Resist the tell-all

Year-end and New-Year donor contact opportunities consume us in these winter months. Don’t let telling-it-all turn your donors off.

Each time your CEO (or other spokesperson) takes center stage or front page, the choice of content is a new opportunity. Of course your goals are broad appeal, opportunity for the listener to make a difference, introducing new enticements to participate, and capturing the interest of the not-yet members of your following. Resist the impulse to promote a comprehensive list of all your programs and services.

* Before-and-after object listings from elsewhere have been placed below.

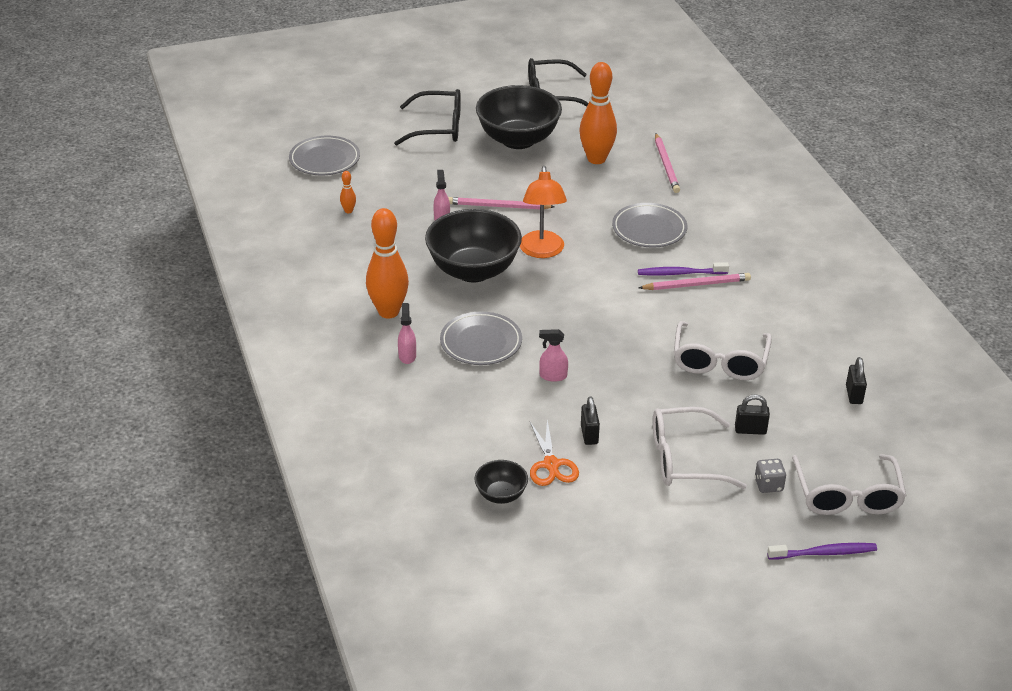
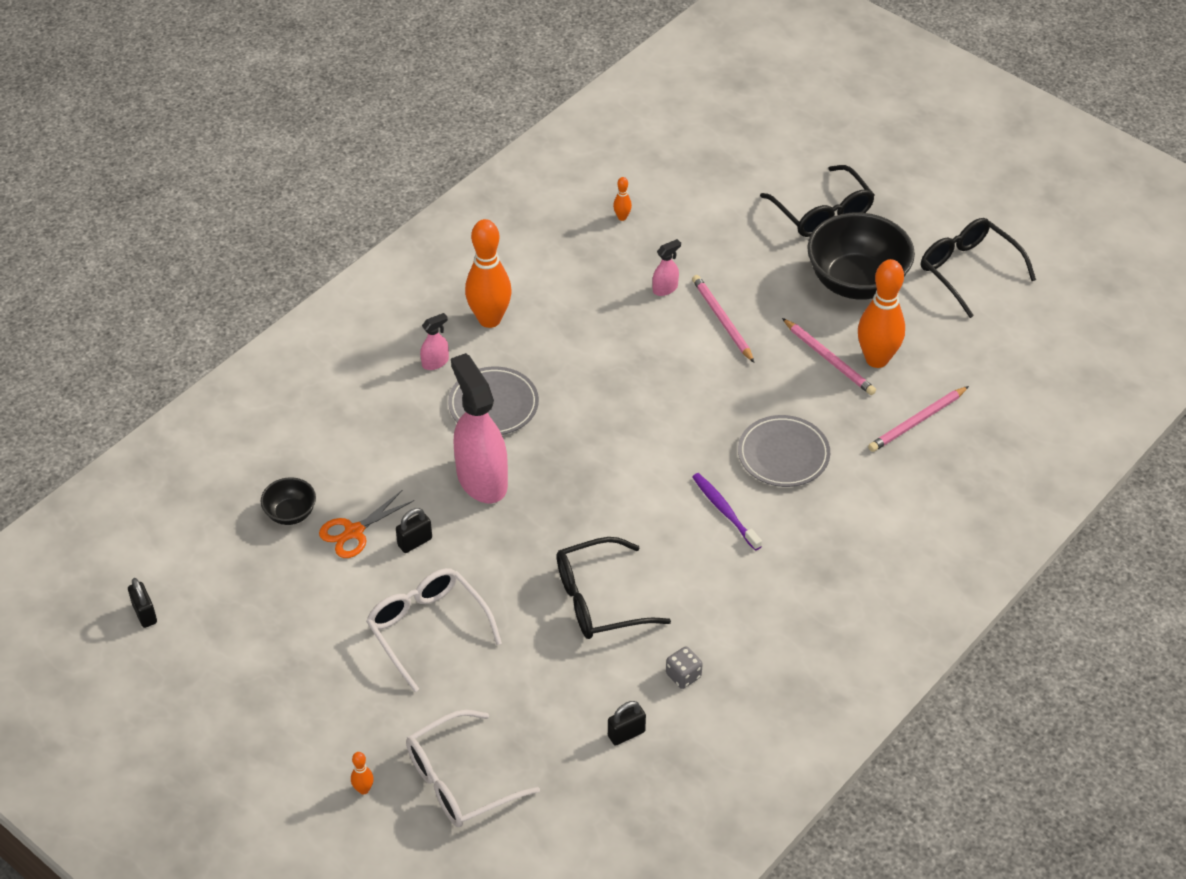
camera: 60 degrees right, 10 degrees up
grey plate [289,136,360,175] -> none
black bowl [425,209,522,282] -> none
orange lamp [520,166,567,258] -> none
pink spray bottle [539,329,568,382] -> pink spray bottle [451,353,508,504], size x2.33
pink pencil [638,273,751,290] -> pink pencil moved to [782,318,876,395]
white glasses [674,321,772,380] -> black glasses [557,537,671,639]
black padlock [735,394,770,435] -> black padlock moved to [128,578,157,628]
grey dice [755,459,786,493] -> grey dice moved to [666,646,703,689]
purple toothbrush [767,543,877,560] -> orange bowling pin [351,752,374,795]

Would you rather read a general brochure about the offerings of the American Automobile Association, or a highlight piece about a trip to Alaska they are offering this spring? Are you interested in the full capabilities of a hospital center, or a new success story from their cardiac rehabilitation services? You are the perfect example of who-reads-what.

Each of us knows that, with all the communiques coming at us and with our fragmented time and energy, we limit our attention to those things which stand out because they are New, Critical to some Urgent Problem, Important to us Personally! Of course, there are certain topics we feel an obligation to know about, certain should-listens. But, in truth, our instincts (and our selective attention) will be drawn to the first categories.

Not only will we take those in first. We will also be listening/reading with heightened attention and absorption! That’s where impact can be made.

When you have center-stage, or front-page, or other versions of a captive audience, the subject matter is what is new, critical, and/or personally compelling to the audience. You risk muddying that topic, and losing the opportunity at hand, if you surround that topic with your organization’s full array of issues and events. The attention and momentum that you capture in the first five minutes will be dulled out of existence when you continue for ten or fifteen more minutes reiterating information of a lesser priority.

This is no time for a comprehensive listing of your full array of programs and services, with the latest accomplishments of each, and the progress your organization has made over time. Any planned communication, to be effective, needs a clear focus, an attention-getting spotlight, and a direct line from the focus to the call to action.